PharmCamp Students Demonstrate Their Skills

A young boy writhed on the ground in pain while his friends discussed the best ways to treat a rattlesnake bite.

“We should suck the poison out,” one suggested.
“No, we should cover it with ice,” the other said.

Luckily, as part of a skit presented by middle school students at Pharm Camp 2017 to demonstrate what they had learned, the youths called poison control instead, then took their friend to a hospital where he made a full and extremely speedy recovery.

The skits, performed for family members and camp leaders on Thursday afternoon, offered the 25 Santa Cruz County middle school students who participated in the second Pharm Camp in Nogales a chance to show off some of the things they learned last week, from disposing of unwanted medications to sun safety.

The four-day camp at the Santa Cruz Center in Nogales is an opportunity for students to gain a better understanding of pharmacy and other science-and-health-related topics, said Theodore Tong, camp director and associate dean with the University of Arizona College of Pharmacy, which runs the program.

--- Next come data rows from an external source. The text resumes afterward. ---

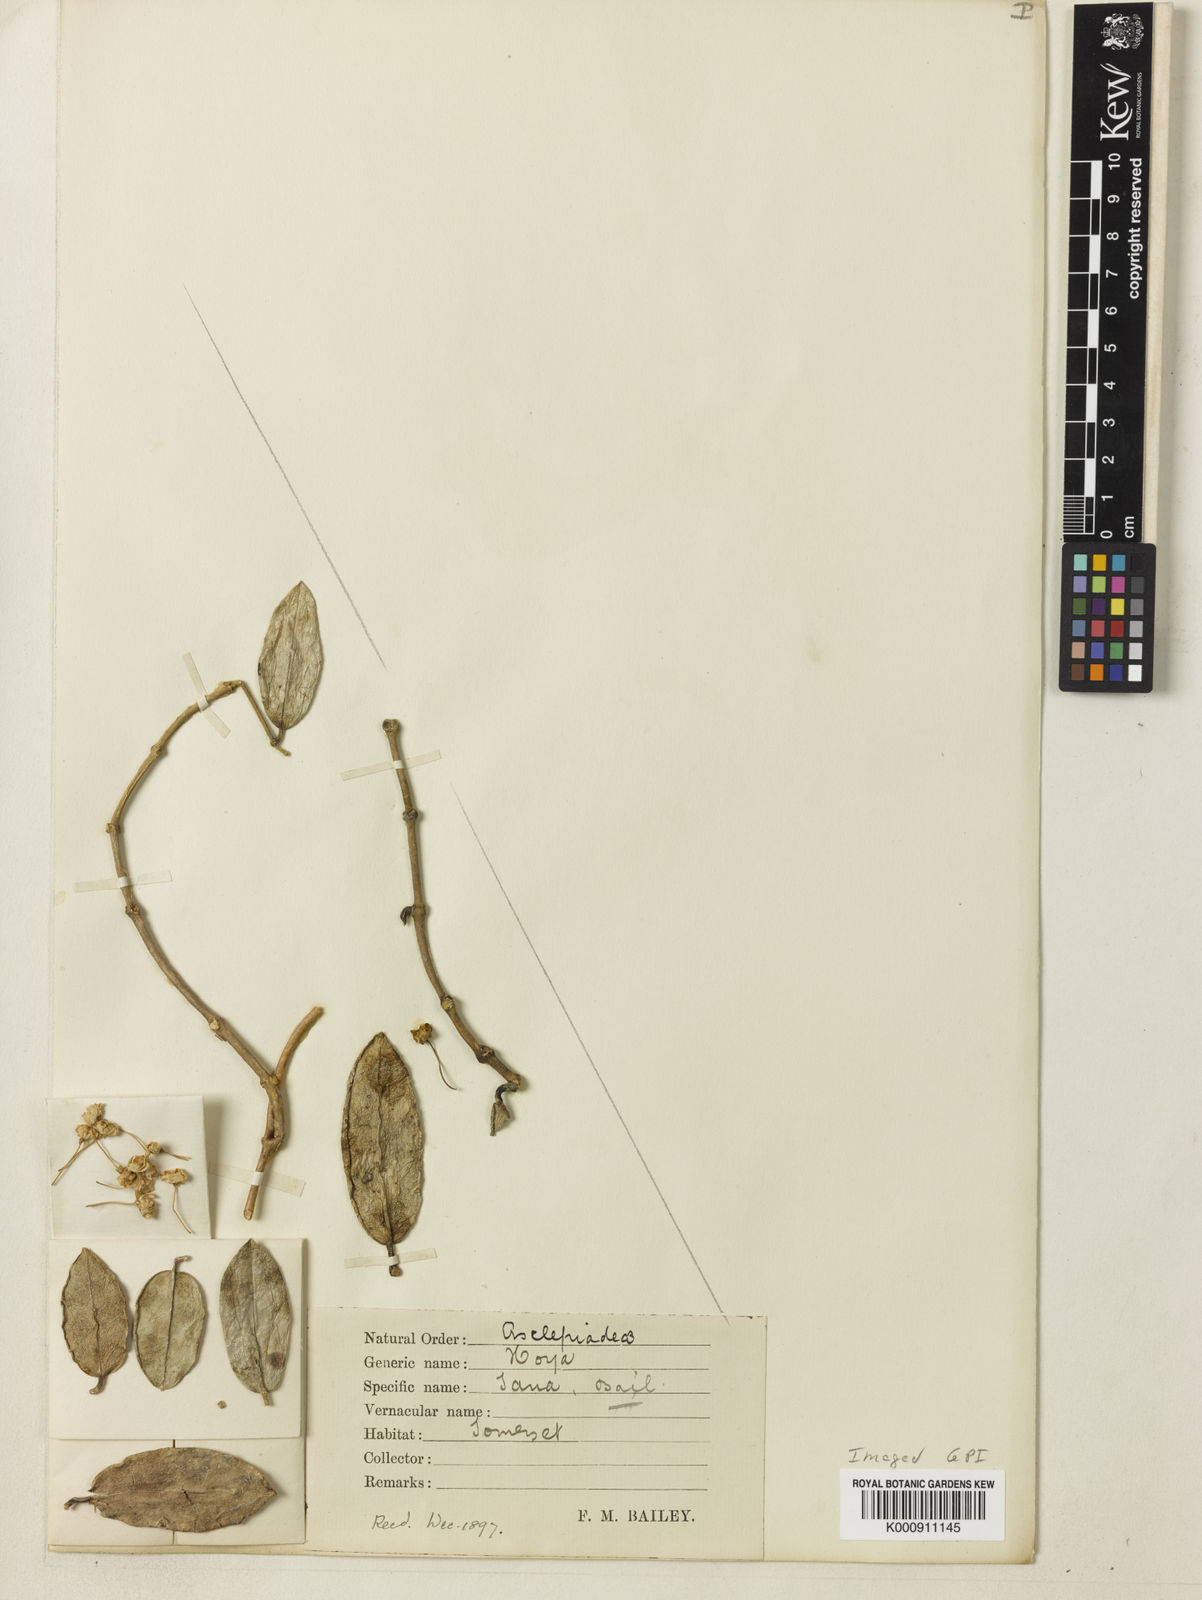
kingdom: Plantae
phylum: Tracheophyta
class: Magnoliopsida
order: Gentianales
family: Apocynaceae
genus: Hoya
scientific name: Hoya australis
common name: Wax flower
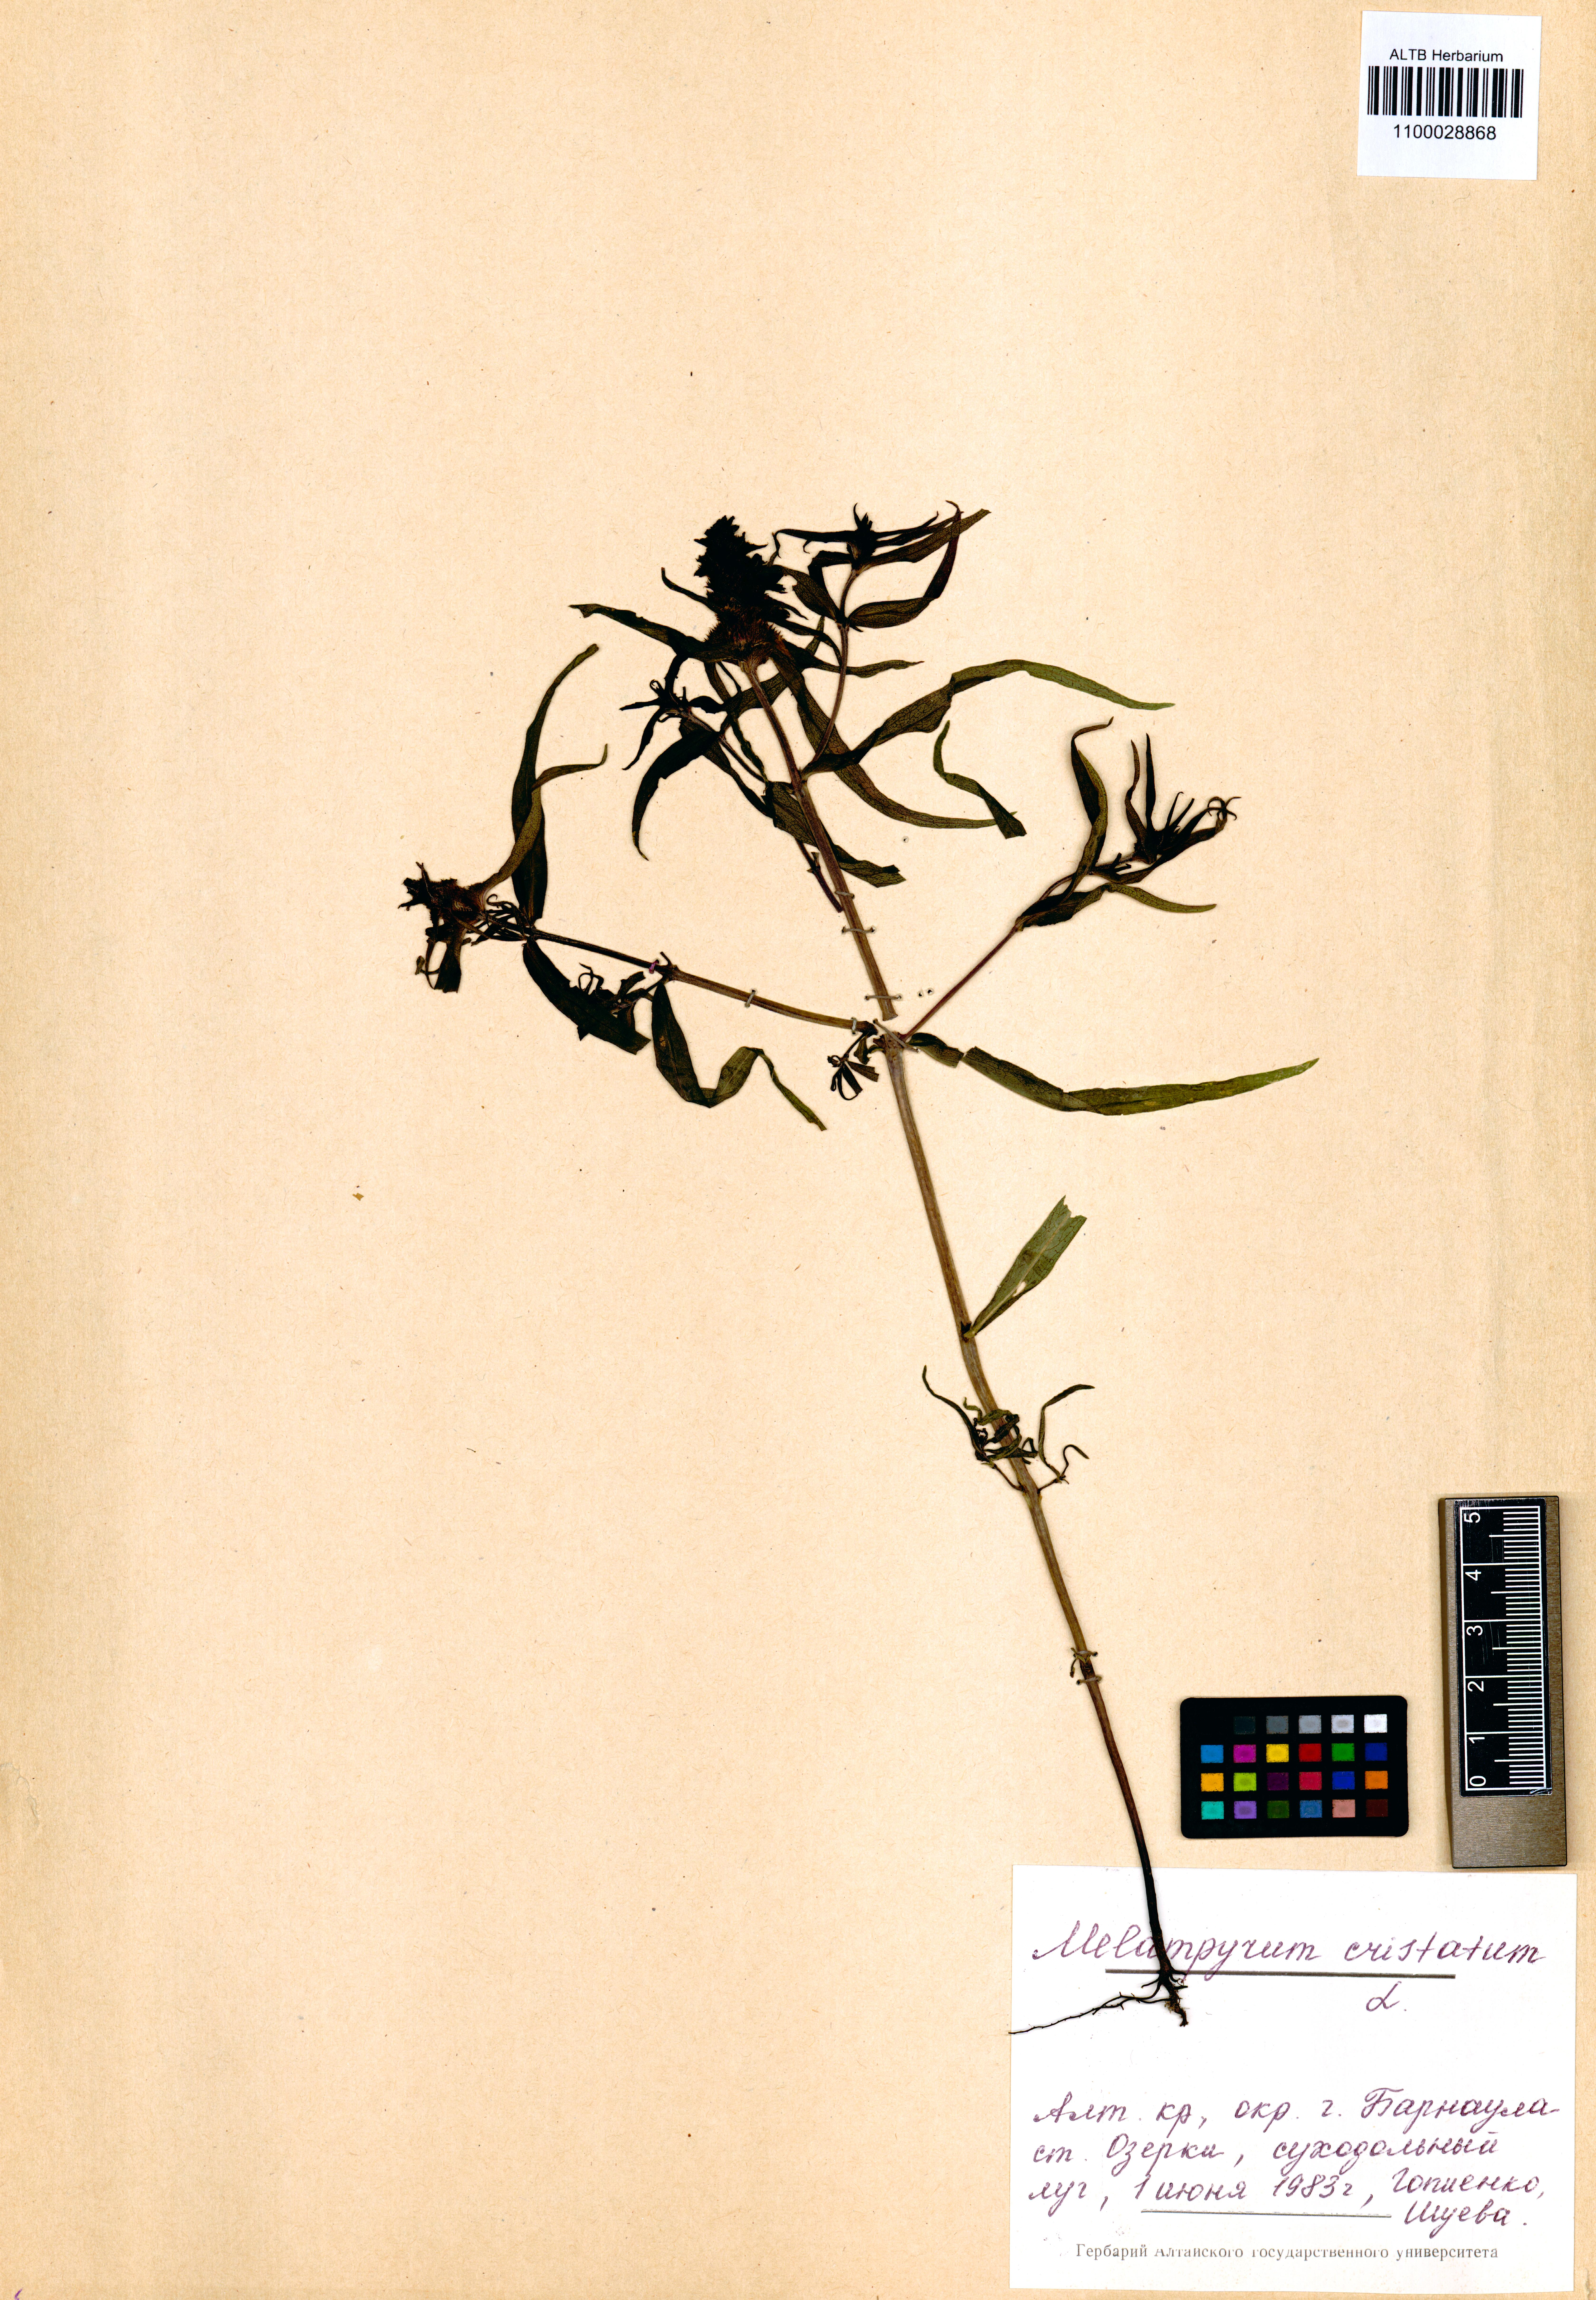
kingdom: Plantae
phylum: Tracheophyta
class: Magnoliopsida
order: Lamiales
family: Orobanchaceae
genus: Melampyrum
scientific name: Melampyrum cristatum
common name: Crested cow-wheat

It also gives them a glimpse into a career they can aspire to in the future, he said.

“Find every opportunity,” Tong encouraged the young students, noting that youth in Nogales might feel limited at times, as he did while growing up in Chinatown in San Francisco.


“The teachers and people in the community who created experiences for me to realize I could succeed by going to college” were a big part of his success, and he hopes Pharm Camp can have that effect on Nogales participants, he added.

During the first three days of the camp, students took field trips to pharmacies, observed pharmacists at work, carried out experiments and made lip balm, anti-itch lotion, hand sanitizer and toothpaste. On the final day, they showed a room full of parents and siblings how much they had learned.

“Most of us, we’ve been having a lot of fun ever since it started,” said Sebastian Thysell, a Coatimundi Middle School eighth-grader, speaking to parents during the camp’s closing ceremony. “I liked to meet all of your kids and all of your family, it was really nice.”

Sofia Durazo, an eighth-grade student at Desert Shadows Middle School who hopes to become a veterinarian, added after the ceremony that the camp was not only fun, it also gave her a taste of how challenging medicine can be.

“The labs were my favorite. We got to do hands on things,” she said. “It increased my interest and made we want to do medicine even more.”